A Character-Counting Challenge
10 Sep 2009
My recent post on the Wikimedia Commons Stroke Order Project prompted Mark of Toshuo.com to decry the relative dearth of traditional characters being added to the project. To this, David on Formosa reminded Mark that there are also a large number of characters shared by the traditional and simplified character sets.
At this point I’ll interject a visual aid (gotta love them Venn diagrams!):
All this got me thinking about the following question: If “s” represents the characters in the simplified set not shared with the traditional set, while “t” represents the characters in the traditional set not shared with the simplified set, and “u” represents the characters shared by the two sets, then what are the number of characters belonging to groups s, t, and u, respectively?
It seems like a simple enough question, but it’s actually quite tricky for a number of reasons.
First, the total number of Chinese characters in existence varies according to source, and largely depends on how many non-standard variants you want to include in your total set. You can be reasonably certain the total number is less than 50,000, but that’s still a pretty ridiculously large number, when most Chinese people regularly use less than 5000. For basic purposes of comparison, it makes sense to limit your set to a certain number of commonly used characters, but which set?
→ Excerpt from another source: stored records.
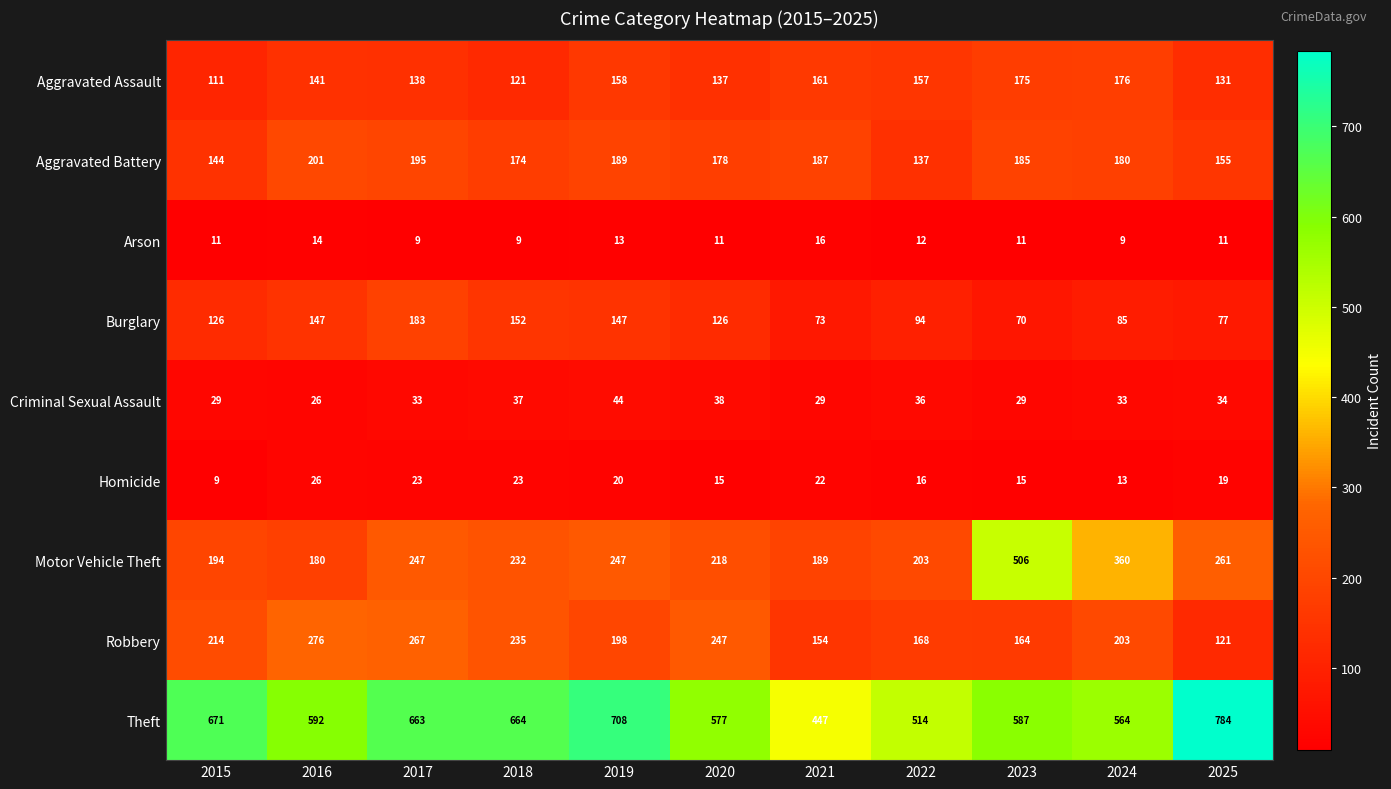

Where does the Homicide series first go above 19?

2016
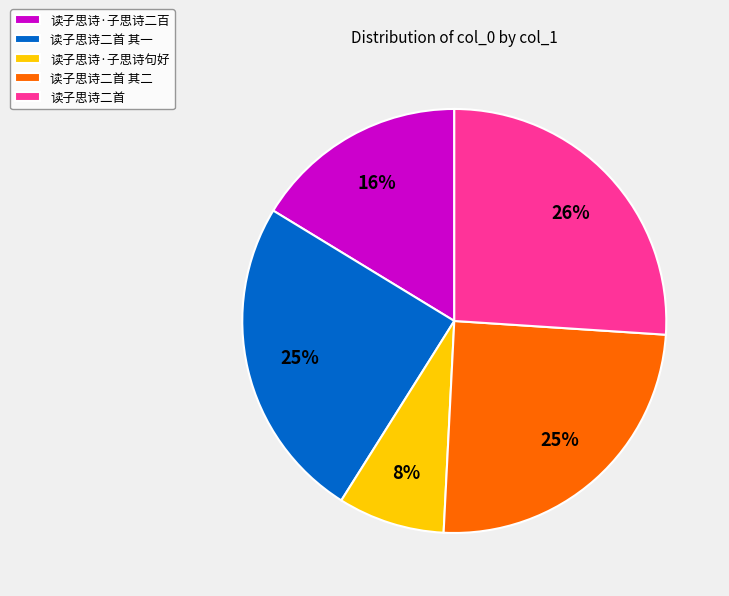

Which has a higher value, 读子思诗二首 其二 or 读子思诗二首?

读子思诗二首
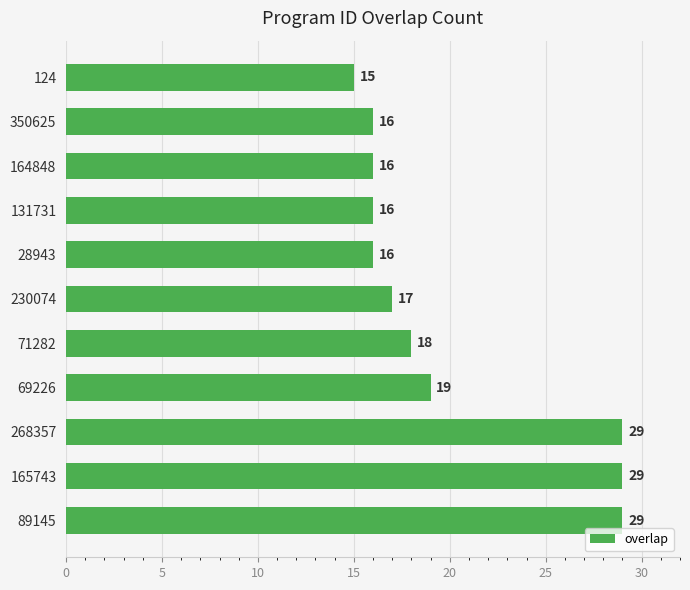

What is the average value?

20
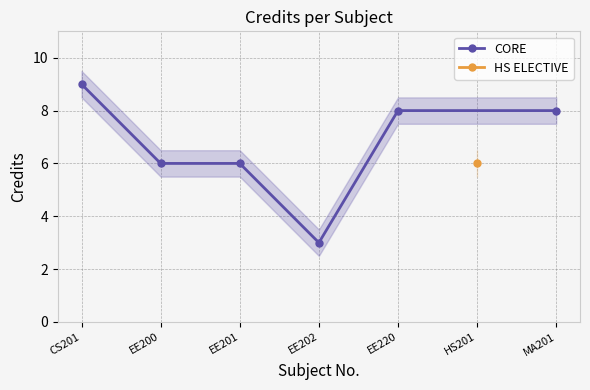

How many points are lower than both their immediate neighbors (excluding endpoints)?

1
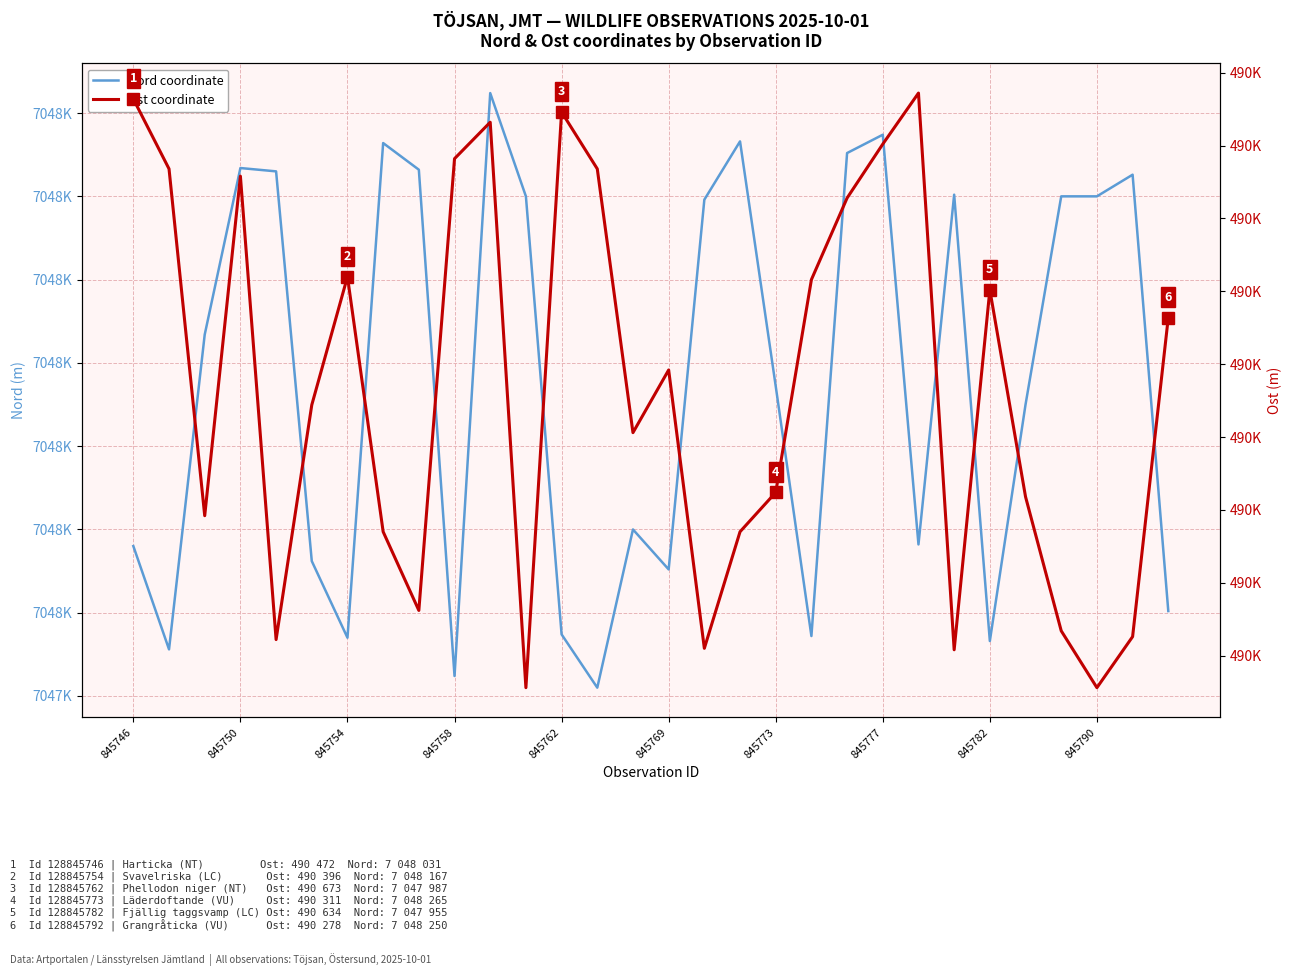

Reading left to right, transcribe all the data shown in this chart.

Nord coordinate: 7048040	7047978	7048167	7048267	7048265	7048031	7047985	7048282	7048266	7047962	7048312	7048250	7047987	7047955	7048050	7048026	7048248	7048283	7048136	7047986	7048276	7048287	7048041	7048251	7047983	7048125	7048250	7048250	7048263	7048001
Ost coordinate: 490682	490634	490396	490629	490311	490472	490560	490385	490331	490641	490666	490278	490673	490634	490453	490496	490305	490385	490412	490558	490614	490651	490686	490304	490551	490409	490317	490278	490313	490532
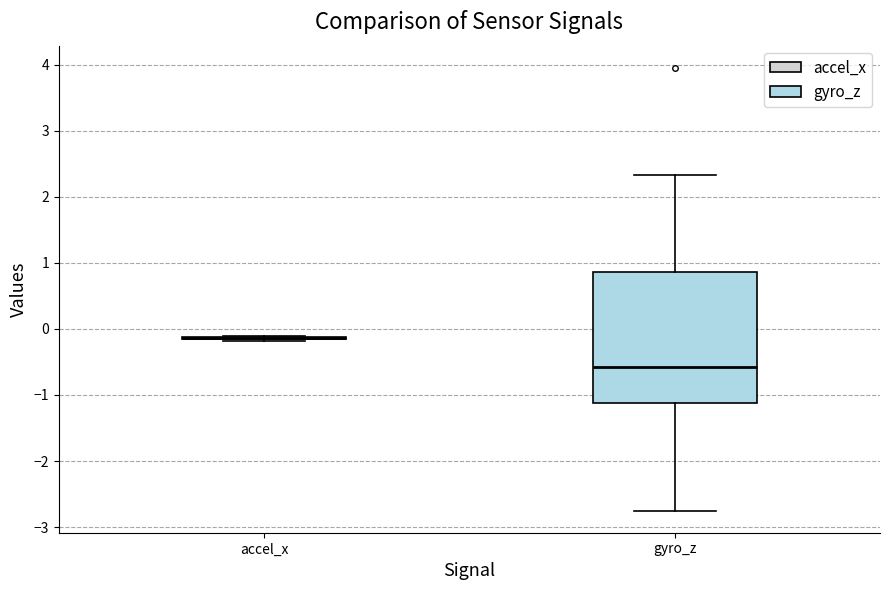

Reading left to right, read every box against the y-axis: the position of its median line, the range the box covers, and the ends of its whiskers. The values are not printed on the chart, so give them approximately, as read against the axis.

accel_x: box collapsed to a line at -0.1, whiskers -0.2 to -0.1
gyro_z: median -0.6, box -1.1 to 0.9, whiskers -2.7 to 2.3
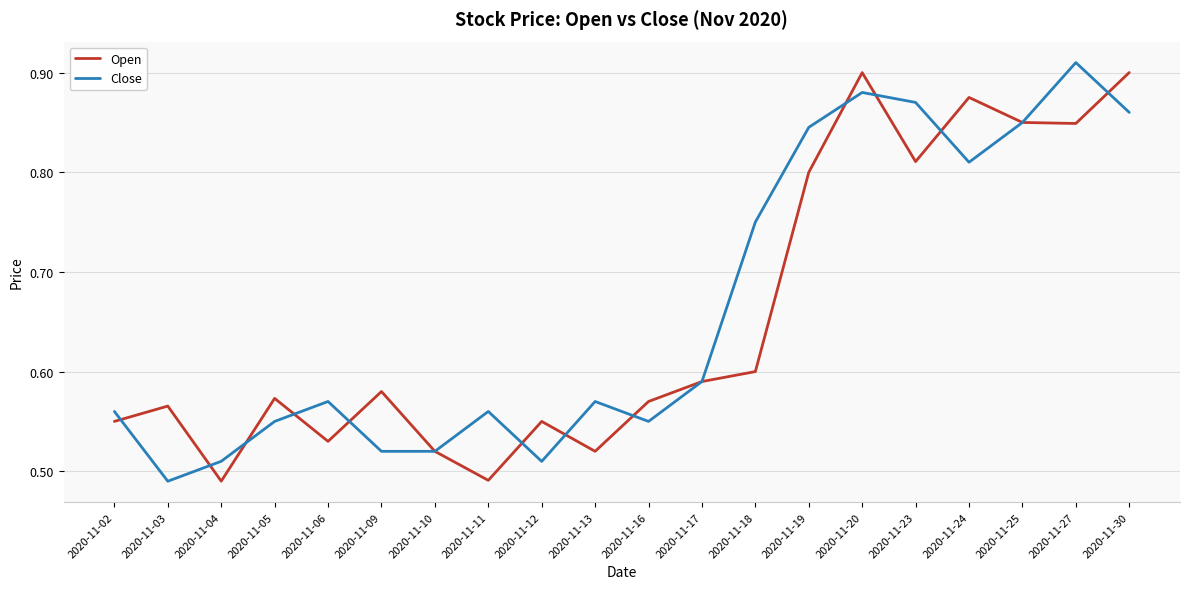

Is this an area chart (filled region under the line)?

No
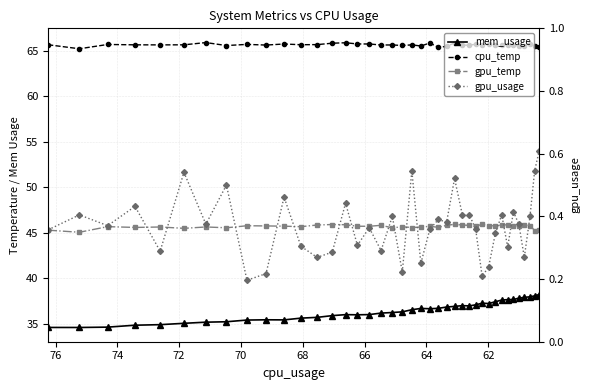

How many data points in mem_usage are less than 36?

15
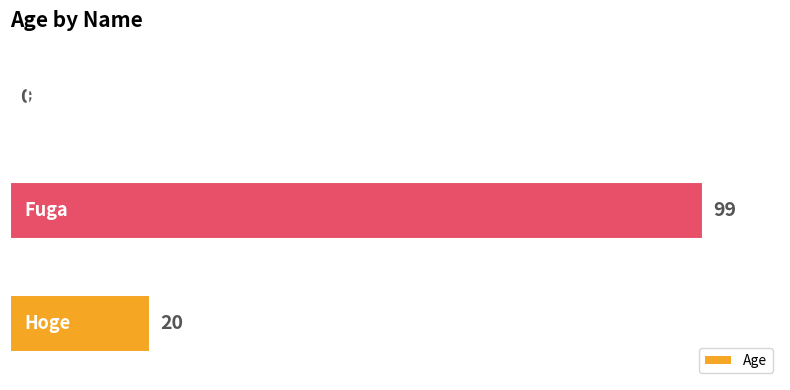

What is the sum of all values?

119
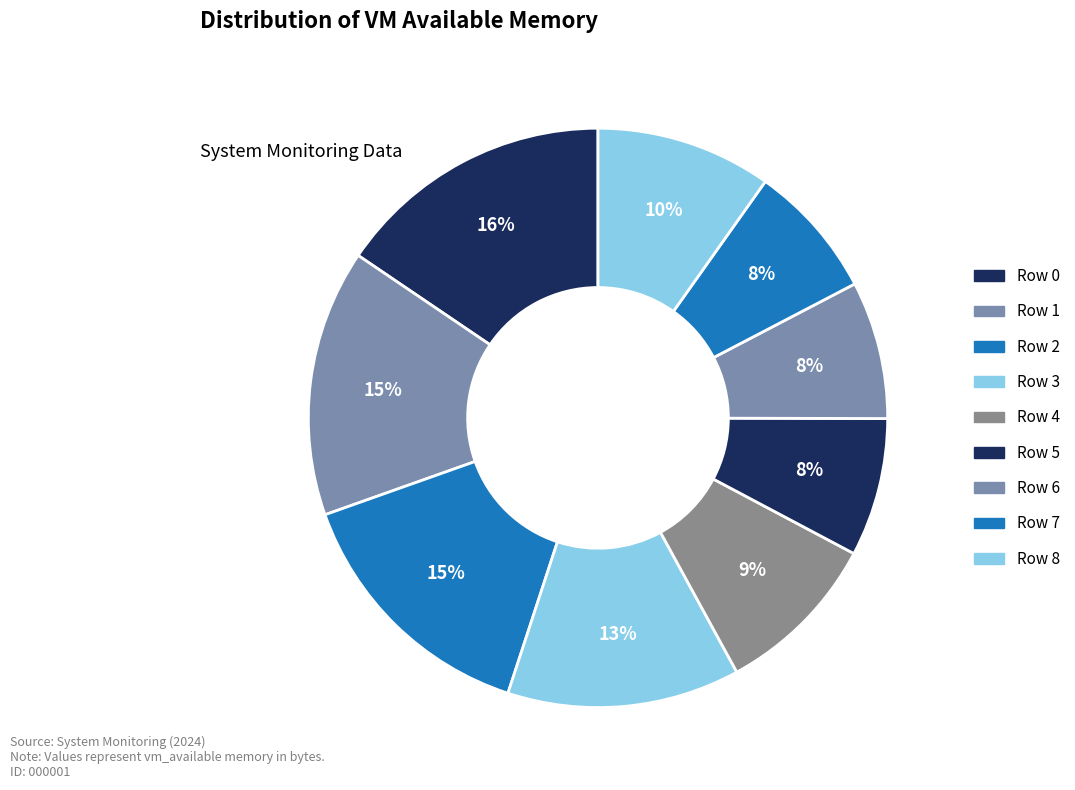

How many segments does this pie chart have?

9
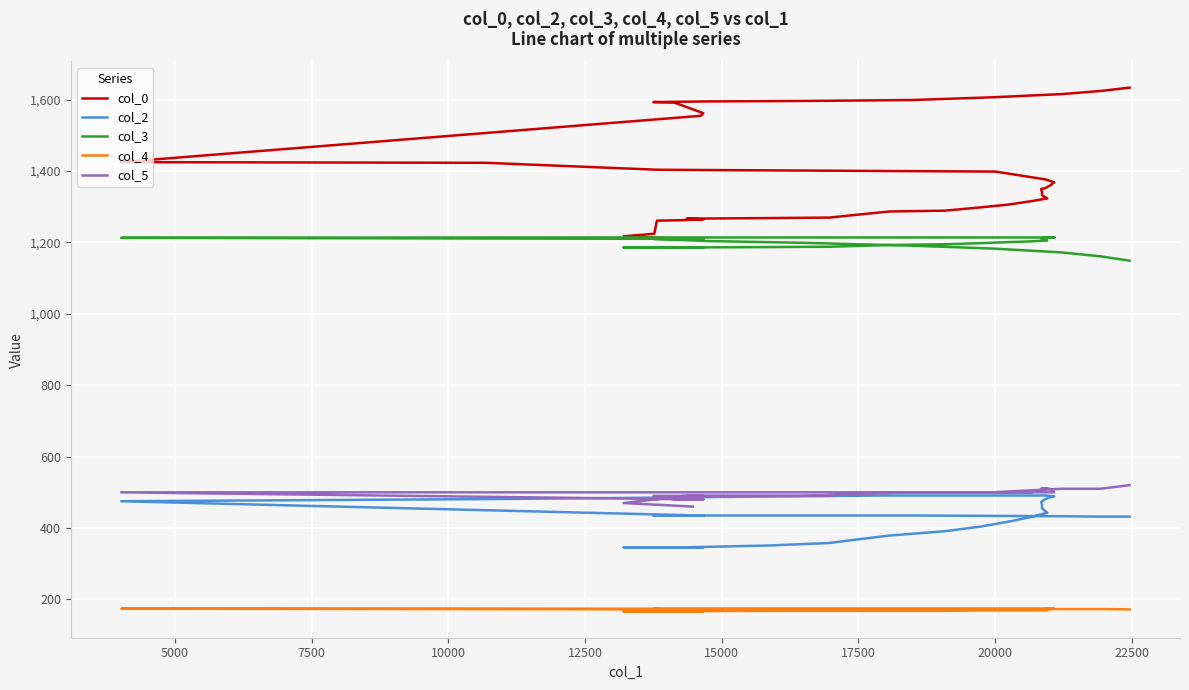

What are all the series names shown in the legend?

col_0, col_2, col_3, col_4, col_5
One from the PRC? From Taiwan? From Hong Kong? From Unicode?
Second, you might be tempted to think that s = t, because simplified characters were “simplified from” traditional characters. This isn’t true, however, because in many cases multiple traditional forms were conflated into one simplified form. To give a very common example, traditional characters 干, 幹, and 乾 are all written 干 in simplified. So adding these three characters adds 1 to u, 2 to t, and 0 to s. There are lots of similar cases, so clearly t is going to be significantly larger than s. But by how many characters?
I’d be very interested to see a concrete answer to this question, regardless of the character limit used. I also wonder how the proportions of s, t, and u vary as the character limit is increased, and more and more low-frequency characters are included.
If you’ve got an answer, I’d love to hear from you!